* Exercise a *
Set down the passage on Korean American children's books word for word, from "Korean-American authors have" to "with your children.".

When my 4th grader did a unit on immigration, they covered many nationalities (she did Japan), but not Korea. I think it’s because the Korean immigration story is a fairly new one that began in earnest after the Korean War [think M.A.S.H.!]. And the Korean immigrants, more so than other Asian nationalities, have made it to the United States in pursuit of higher education, and thus, when they stayed, they were able to land squarely in the middle class.
Korean-American authors have unique stories to tell. Their collective memories of the old country are still fresh, as are their immigrant experience. And if you use food to tell the story of a culture as I do, Korean cuisine is the Next Big Thing. Or at least in New York City. My husband and I found it amusing when we visited NYC a few years ago that the big trend was upscale, fancy Korean restaurants. We lived near Korea Town in Los Angeles for many years so we equate good Korean food with small but clean “dives”.
In any case, ride the trend and enjoy these 10 Korean American children’s books with your children.
No Kimchi for Me by Aram Kim
Kimchi is too spicy for Yoomi so her brothers call her a baby and refuse to play with her. She wants to be able to eat kimchi like the big kids. With the help of her grandmother, she figures out a way. This Korean-themed picture book is cleverly told through cats to widen the audience. [picture book, ages 4 and up]
Hazel and Twig: The Birthday Fortune by Brenna Burns Yu
Doljabi is a Korean tradition of celebrating a baby’s first birthday with a ceremony that predicts the future career path. Different symbolic objects are placed on a tray which the baby chooses from. A lute means a career as a musician. A length of yarn indicates a long life. There is also special food served for good luck. Twig ends up surprising everyone with an unexpected addition to the dojabi. This is another picture book that uses animals around a Korean-themed story. [picture book, ages 4 and up]
The Royal Bee by Frances and Ginger Park, illustrated by Christopher Zhong-Yuan Zhang
Over a century ago, only wealthy children were able to attend school and compete in the Royal Bee at the Governor’s palace. They would go on to become scholars and noblemen like their parents before them. Song-ho wanted to learn to read and write too, but his single mother could barely provide food for their table. He asked the teacher at the local school if he could attend, but was turned down. Undeterred, he listened and learned with an ear to the window of the school until one day, he was allowed inside. Song-ho would go on to compete at the Royal Bee and if he wins, it would change his life and his mother’s forever. This is the true story of the authors’ grandfather. [picture book, ages 5 and up]
My Freedom Trip: A Child’s Escape from North Korea by Frances and Ginger Park, illustrated by Debra Reid Jenkins
Soldiers have invaded Korea, and a young Korean girl and her family will try to make their escape. Because it’s so dangerous, only one person can go at a time with a guide. Her father goes first. Now, it’s her turn. At the final crossing point, there’s danger but also the promise of seeing her father. At the 38th parallel prior to the start of the Korean War, this is the true but bittersweet story of the authors’ mother. [picture book, ages 7 and up]
I found this chapter book at Stacking Books who says, “A beautiful Korean historical fiction! A tale of daughter’s love, her determination to reunite with her mother. Art, culture, history and a beautifully illustrated tale!”

* Stored entries *
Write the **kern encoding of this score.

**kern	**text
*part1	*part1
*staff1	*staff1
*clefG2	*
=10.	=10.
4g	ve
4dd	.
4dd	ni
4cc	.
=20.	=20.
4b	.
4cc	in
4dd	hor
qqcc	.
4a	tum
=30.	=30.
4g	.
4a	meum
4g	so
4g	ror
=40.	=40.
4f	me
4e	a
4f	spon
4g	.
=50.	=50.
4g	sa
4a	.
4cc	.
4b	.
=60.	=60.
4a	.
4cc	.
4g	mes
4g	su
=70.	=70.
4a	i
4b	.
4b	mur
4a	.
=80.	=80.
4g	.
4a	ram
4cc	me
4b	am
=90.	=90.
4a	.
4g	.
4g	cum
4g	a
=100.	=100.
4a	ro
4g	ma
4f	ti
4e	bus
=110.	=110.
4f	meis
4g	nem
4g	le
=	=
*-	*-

* Exercise b *
Pick out each line of the entries that contains the string "kern", treating uppercase and lowercase letters as different.

* Correct result a *
Korean-American authors have unique stories to tell. Their collective memories of the old country are still fresh, as are their immigrant experience. And if you use food to tell the story of a culture as I do, Korean cuisine is the Next Big Thing. Or at least in New York City. My husband and I found it amusing when we visited NYC a few years ago that the big trend was upscale, fancy Korean restaurants. We lived near Korea Town in Los Angeles for many years so we equate good Korean food with small but clean “dives”.
In any case, ride the trend and enjoy these 10 Korean American children’s books with your children.

* Correct result b *
Write the **kern encoding of this score.
**kern	**text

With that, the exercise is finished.